**Written task:** Could you write out the data below again, renaming "common name" to "vernacular name" and changing nothing else? Leave the pictures out.

**Entries:**
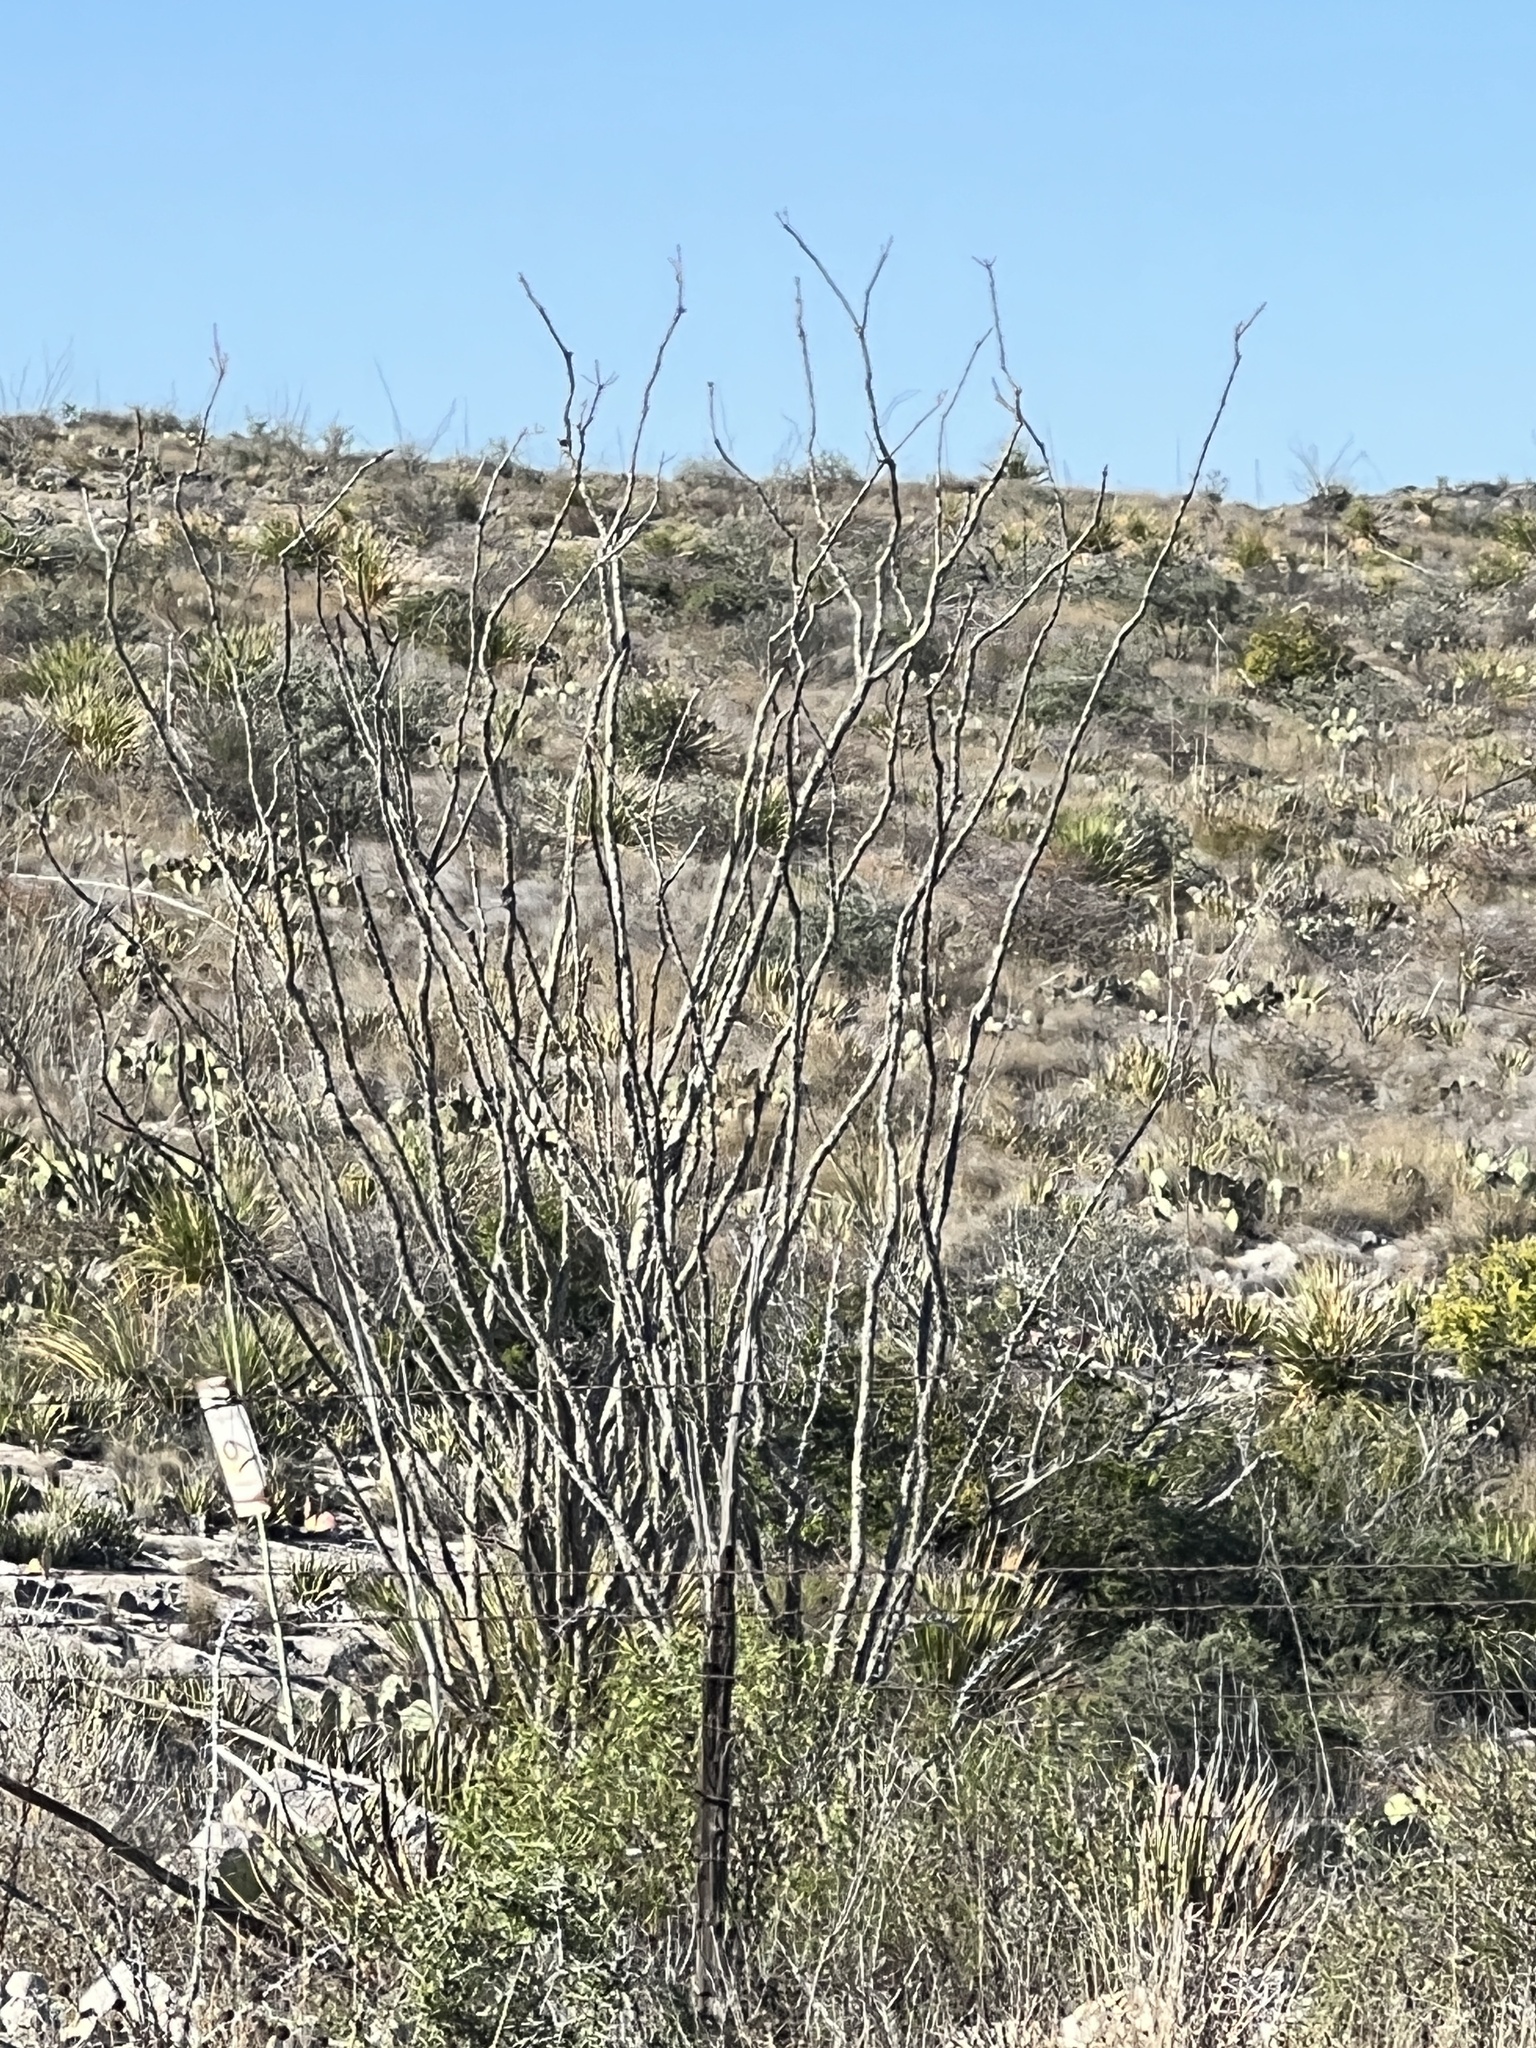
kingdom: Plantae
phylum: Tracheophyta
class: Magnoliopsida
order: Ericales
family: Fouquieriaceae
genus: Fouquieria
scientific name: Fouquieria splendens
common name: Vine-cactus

**Full answer:**
kingdom: Plantae
phylum: Tracheophyta
class: Magnoliopsida
order: Ericales
family: Fouquieriaceae
genus: Fouquieria
scientific name: Fouquieria splendens
vernacular name: Vine-cactus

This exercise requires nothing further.